## Passage shown
A vision to support education and research
Bob Yetz wants you to know he doesn’t feel sorry for himself. But he wants you to know what’s happening to him and others like him.
Bob struggles to discern colors from one another. He often can’t see things right in front of him. Words on the page blur together. Bob likes to walk and has to be careful not to trip and fall, especially on uneven surfaces like stairs and curbs. He can no longer drive a car.
Bob’s eyes are healthy. But a rare form of Alzheimer’s disease called posterior cortical atrophy, or PCA, is robbing him of the life he once had. As PCA causes the back part of his brain to deteriorate, Bob loses more and more of his ability to process the visual information sent from his eyes to his brain.
Bob doesn’t feel sorry for himself. He only wants to share what’s happening to him and others like him to help raise awareness.
And living with PCA isn’t holding Bob back. Last year, Bob and his care partner Barbara Hubbard took a 15-day trip to Italy. This Christmas, Bob went indoor skydiving. And last year, he established a planned gift at CU Anschutz.
Distributions from the endowment Bob created through his planned gift will provide support for the research and care in PCA in the Division of Neuro-Ophthalmology directed by Victoria Pelak, MD, at CU Anschutz.
After his Alzheimer’s diagnosis in 2014, Bob became a passionate advocate for research and education in Alzheimer’s disease.

## Tasks to carry out
(a) Answer these about the passage on Bob Yetz:
(i) What is the name of the rare form of Alzheimer's disease that Bob has?
(ii) How many days did the trip to Italy with Barbara Hubbard last?
(iii) In what year was Bob diagnosed with Alzheimer's?
(b) Write the next part of the passage on Bob Yetz, picking up after its final sentence.

## The data

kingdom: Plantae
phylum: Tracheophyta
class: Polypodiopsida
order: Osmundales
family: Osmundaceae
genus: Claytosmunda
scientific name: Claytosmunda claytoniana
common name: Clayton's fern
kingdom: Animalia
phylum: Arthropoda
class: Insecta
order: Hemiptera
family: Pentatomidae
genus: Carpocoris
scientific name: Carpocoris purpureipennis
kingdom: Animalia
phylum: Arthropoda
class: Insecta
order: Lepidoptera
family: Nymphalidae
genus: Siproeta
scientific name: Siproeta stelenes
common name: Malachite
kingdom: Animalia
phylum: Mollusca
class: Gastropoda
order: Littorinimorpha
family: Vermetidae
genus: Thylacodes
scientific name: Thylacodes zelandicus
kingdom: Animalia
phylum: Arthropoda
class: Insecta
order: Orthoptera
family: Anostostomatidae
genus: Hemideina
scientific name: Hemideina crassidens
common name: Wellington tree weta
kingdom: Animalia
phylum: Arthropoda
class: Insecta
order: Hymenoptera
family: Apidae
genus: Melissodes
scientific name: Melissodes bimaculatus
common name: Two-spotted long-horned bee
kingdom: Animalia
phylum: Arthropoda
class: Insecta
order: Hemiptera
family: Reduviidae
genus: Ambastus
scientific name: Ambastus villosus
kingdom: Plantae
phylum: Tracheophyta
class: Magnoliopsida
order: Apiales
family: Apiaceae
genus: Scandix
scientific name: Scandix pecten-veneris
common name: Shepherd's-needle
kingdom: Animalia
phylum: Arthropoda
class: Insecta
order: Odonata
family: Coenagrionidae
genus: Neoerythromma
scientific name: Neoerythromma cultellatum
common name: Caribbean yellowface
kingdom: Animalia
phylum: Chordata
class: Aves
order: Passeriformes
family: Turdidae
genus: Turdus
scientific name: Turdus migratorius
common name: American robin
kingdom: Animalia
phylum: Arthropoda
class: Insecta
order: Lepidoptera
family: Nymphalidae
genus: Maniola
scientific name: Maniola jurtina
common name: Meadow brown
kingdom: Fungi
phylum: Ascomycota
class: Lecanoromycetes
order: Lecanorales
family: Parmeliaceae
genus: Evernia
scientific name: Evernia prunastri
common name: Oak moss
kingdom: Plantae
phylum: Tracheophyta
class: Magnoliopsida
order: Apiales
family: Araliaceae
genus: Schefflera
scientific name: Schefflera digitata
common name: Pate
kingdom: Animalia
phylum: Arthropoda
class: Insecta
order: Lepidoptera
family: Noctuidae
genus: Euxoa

## Expected outputs
(a)
(i) Posterior cortical atrophy, or PCA.
(ii) 15 days.
(iii) 2014.

(b)
“I’ve always wanted to help, and part of that is dollars. When I go into assisted living, and that will eventually happen, any money that’s left over will go to research,” says Bob, 71, who is now retired from Lockheed Martin. “We made this decision as a team. We talked about different ways I could help. And I signed up that day.”
It wasn’t until he moved to Colorado from Nevada in 2017, when he went through extensive testing by Thomas Wodushek, a Ph.D. neuropsychologist with the Department of Neurosurgery at the CU School of Medicine, and a subsequent examination by CU neurologist Brice McConnell, MD. McConnell, in turn, referred Yetz to Pelak, who identified the PCA.
“When I mentioned the vison abnormalities Bob was having—not seeing things in front of him, saying how things looked funny—they suspected PCA, and we were sent down the chain of such great doctors,” Barbara says. “Bob’s in a really good spot at CU.”
In addition to pursuing research and clinical care in PCA, Pelak leads a bi-monthly support group, the only one of its kind in Colorado, and possibly the only in the country, that is devoted solely to in-person meetings with PCA patients and caregivers. That sense of community and belonging solidified Bob’s intention to support Pelak’s work in PCA all the more so. Bob has also begun co-leading these support groups occasionally.
Misdiagnosis of PCA is common, not only because it is rare and its symptoms unusual, but patients frequently seek the opinion of an ophthalmologist, who may note normal eye examinations. Some studies have found that about 5 percent of people diagnosed with Alzheimer’s disease have PCA. However, because PCA often goes unrecognized, the true percentage may be higher.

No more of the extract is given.